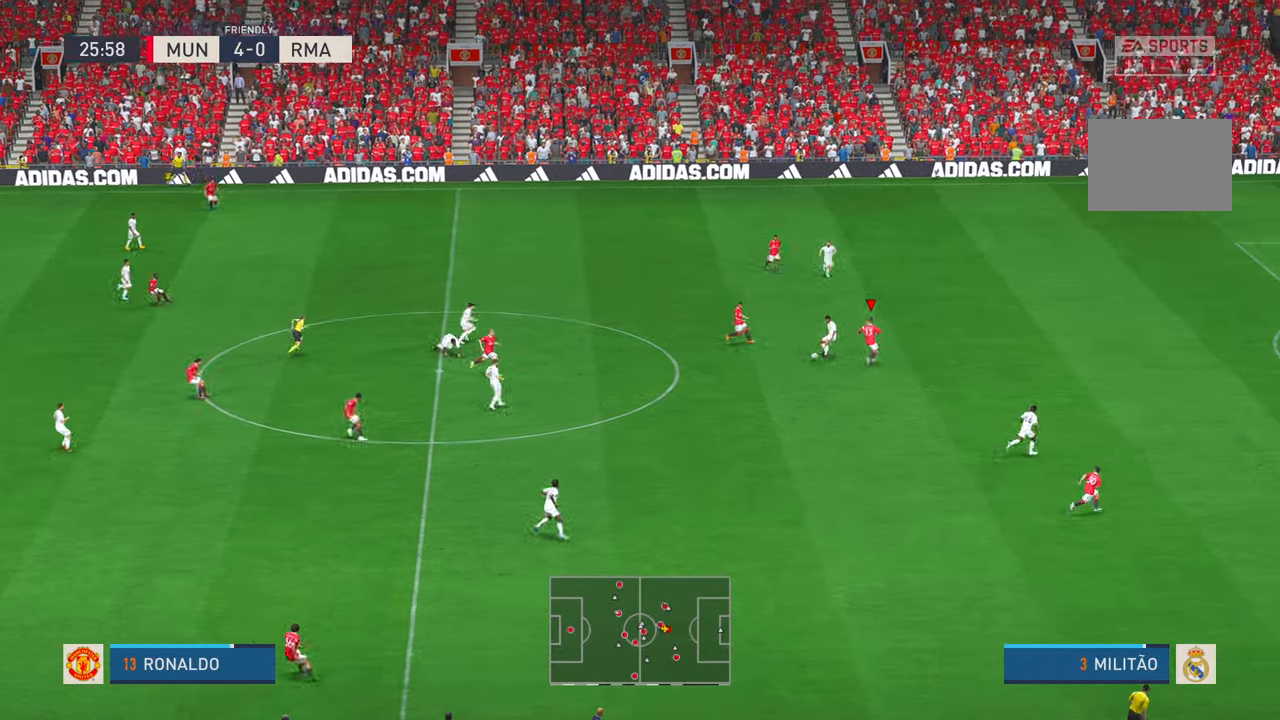
{"buttons": ["X", "R2"], "left_stick": "down", "right_stick": "center", "events": [[33, "A", "up"], [483, "X", "down"], [500, "left_stick", "down"]]}
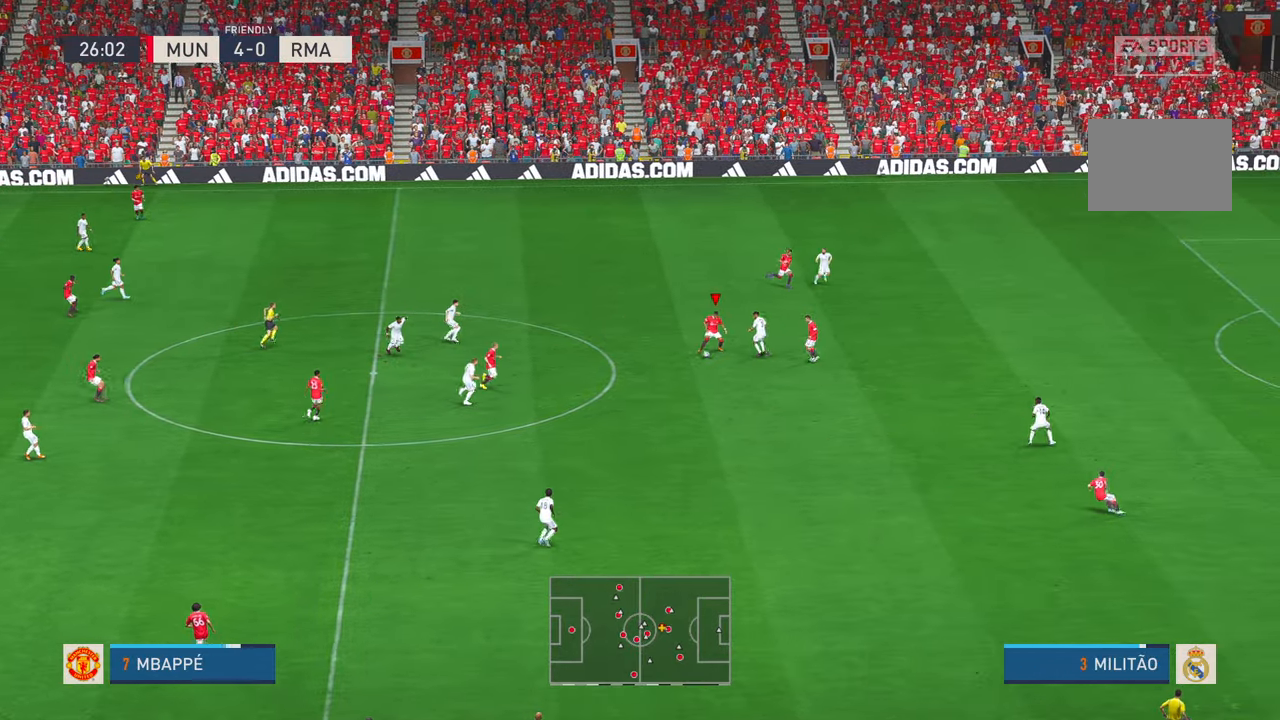
{"buttons": ["B", "X", "R2"], "left_stick": "down-right", "right_stick": "center", "events": [[33, "B", "down"], [50, "X", "up"], [83, "B", "up"], [466, "B", "down"], [483, "X", "down"], [500, "left_stick", "down-right"]]}
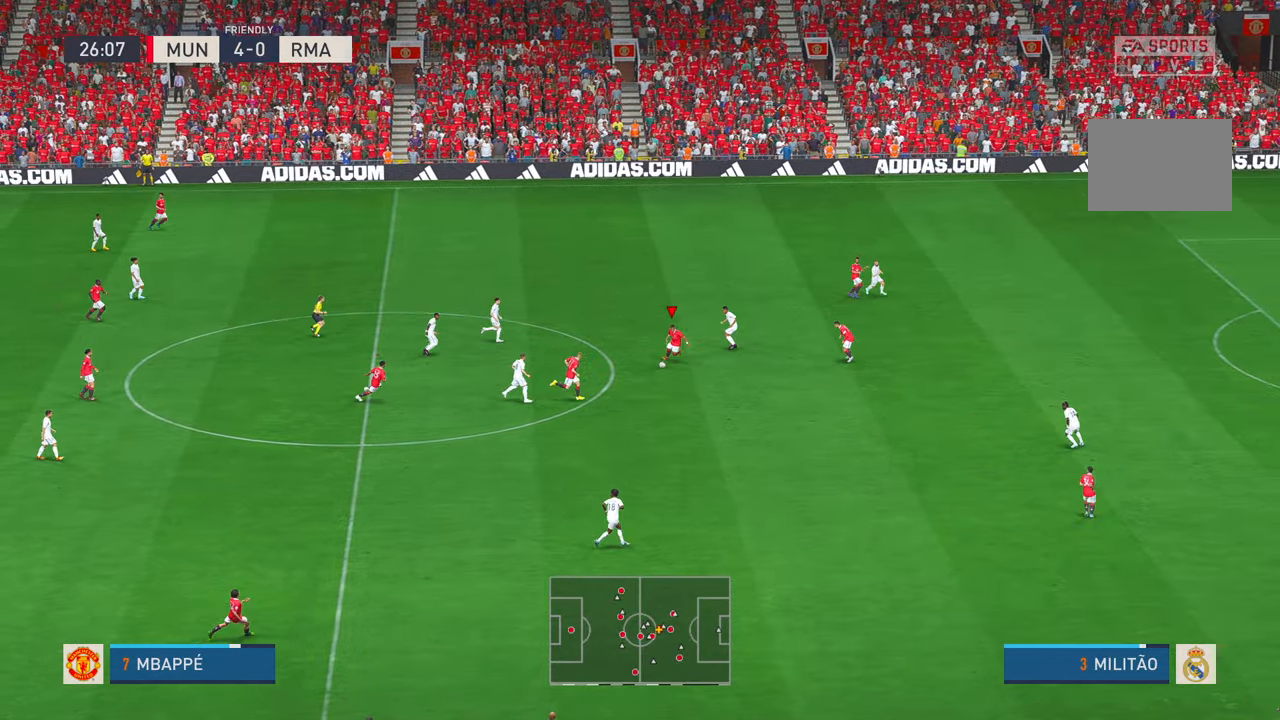
{"buttons": ["R2"], "left_stick": "right", "right_stick": "center", "events": [[66, "Y", "down"], [83, "B", "up"], [83, "X", "up"], [150, "A", "down"], [183, "Y", "up"], [216, "left_stick", "right"], [283, "A", "up"]]}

______

All of the material should be written out again exactly, apart from the pictures.

## Solution for this task
{"buttons": ["X", "R2"], "left_stick": "down", "right_stick": "center", "events": [[33, "A", "up"], [483, "X", "down"], [500, "left_stick", "down"]]}
{"buttons": ["B", "X", "R2"], "left_stick": "down-right", "right_stick": "center", "events": [[33, "B", "down"], [50, "X", "up"], [83, "B", "up"], [466, "B", "down"], [483, "X", "down"], [500, "left_stick", "down-right"]]}
{"buttons": ["R2"], "left_stick": "right", "right_stick": "center", "events": [[66, "Y", "down"], [83, "B", "up"], [83, "X", "up"], [150, "A", "down"], [183, "Y", "up"], [216, "left_stick", "right"], [283, "A", "up"]]}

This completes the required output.